Crowdfunding site Indiegogo has called time on a high-profile British project to create a retro handheld console.
The US firm has told backers of the Sinclair ZX Spectrum Vega+ that it is appointing a debt collection agency to recoup funds from the London-based company behind the campaign.
It said Retro Computers Ltd (RCL) had failed to meet the conditions it had set to be given more time.
RCL told the BBC that the intervention was "highly destabilising".
"Indiegogo asked for proof that we are ready to ship the product and requested that we send them a unit to their San Francisco office," added Dr David Levy, RCL's chairman
"We responded yesterday saying that we would sooner give a demonstration of a unit to their UK representative, and asking Indiegogo to request that he contact us to fix an appointment. Their reaction was this latest statement."
He added that RCL was "still determined to deliver to backers and have this morning received a number of messages from backers asking us not to give up".
Indiegogo had warned RCL in February that it planned to retrieve funds if deliveries had not been made by the end of May, but subsequently had offered a fortnight's extension.
"The campaign owners have not met the requirements Indiegogo sent last week," a spokesman for Indiegogo said in a statement.
"Our Trust & Safety team is now continuing the process of sending this campaign to collections in an effort to return funds to backers.
"During this time, the campaign owners are still able to pursue fulfilment of the project and they are not prevented from shipping any units that are ready to be sent out to backers."
The Vega+ campaign raised a total of £512,790 from more than 4,700 people on Indiegogo before the US firm blocked it from accepting more funds in March 2017.
In addition, RCL has claimed that "pre-orders" for the games machine have been "selling fast" via its own website.
'Oil on flames'
Last week, Dr Levy said that he intended to send out the first units by 15 June.
However, he signalled that this goal was now in jeopardy.
"Indiegogo have seen fit to make this and earlier statements which have poured oil on the flames and made it more difficult for us to deliver the Vega+ project," he said.
"Far from helping their backers to receive the Vega+, Indiegogo's statements have had the opposite effect, by worrying some of our suppliers."

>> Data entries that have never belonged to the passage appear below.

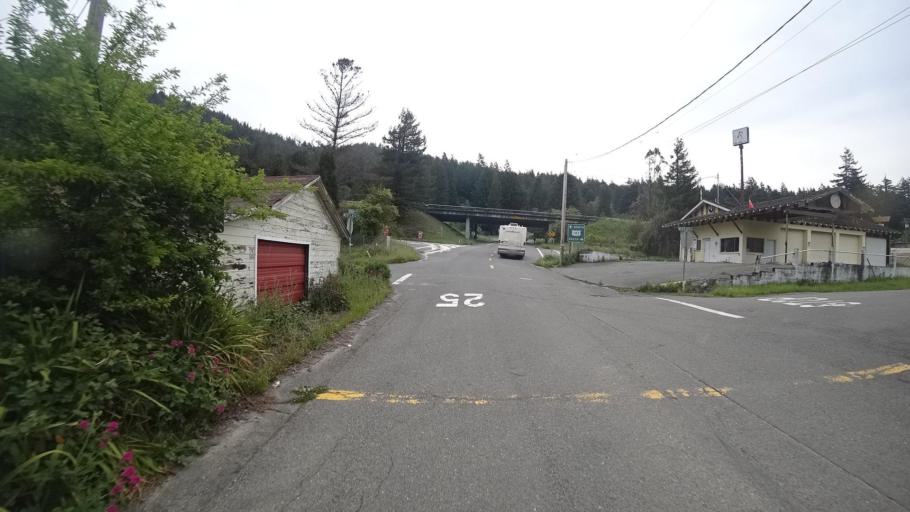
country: US
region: California
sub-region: Humboldt County
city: Redway
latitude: 40.3217
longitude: -123.9223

RCL has missed multiple deadlines over the past two years and given a variety of reasons for doing so, ranging from problems with the buttons of the Vega+ to disputes with former company directors - the details of which are contested.
The company had originally pledged to deliver the console in the summer of 2016.
Indiegogo had given three conditions for it to postpone a the threat of intervention, which it had made in February.
- RCL had to courier over a final production unit by end of day Tuesday to prove its existence
- the firm had to refund any backer who no longer wanted to receive the console
- the company had to provide contact details for representatives at Sky who supposedly were delaying the consoles being sent out
Sky does own some of the intellectual property rights involved, since it owns Amstrad, which acquired Sinclair's marketing and merchandising rights in 1986.
RCL previously signed a contract with Sky promising to provide it with a working version of the Vega+ for quality checks, but a spokeswoman for the broadcaster said it had yet to receive it.
She added that Sky did not believe it was to blame for any delay in the console's release.
"We would love to see these consoles in the hands of fans, that's why we gave RCL permission to use the Sinclair and ZX Spectrum branding on the console in the first place, despite the fact there will be no financial benefit to Sky," she added
"However, we have yet to receive a final working version of the console from RCL."
According to RCL's most recently filed accounts, it had £433,008 of assets at the end of March 2017.
As yet, Dr Levy has declined to provide an update.
A website campaigning for Sir Clive Sinclair - the original inventor of the ZX Spectrum computers - to intervene has identified 120 backers who say they have requested refunds.
It says that they have requested a total of £14,760 be handed back.
What powers do debt collectors have?
While the involvement of a debt collection agency will escalate matters, it will not necessarily bring them to a close.
Unlike bailiffs, such agencies cannot seize assets themselves. In past cases, some companies have simply opted to ignore them.
When this has happened, the agencies have sometimes had to pursue legal action on their clients' behalf.
And only when they won have enforcement officers been appointed with the power to confiscate property.
Bearing in mind that backers neither have a stake in RCL nor have they bought something in the traditional sense - rather they funded an endeavour - it is not clear how a judge would rule were Indiegogo to pursue this route, or even if the dispute would get to court in the first place.
"This is a complex and difficult case," commented Peter Wallwork, chief executive of the Credit Services Association.
He added that even when companies are forced to hand over funds, the effort required often involves "additional charges that would have to be met by the debtor business", eating into the sums recovered.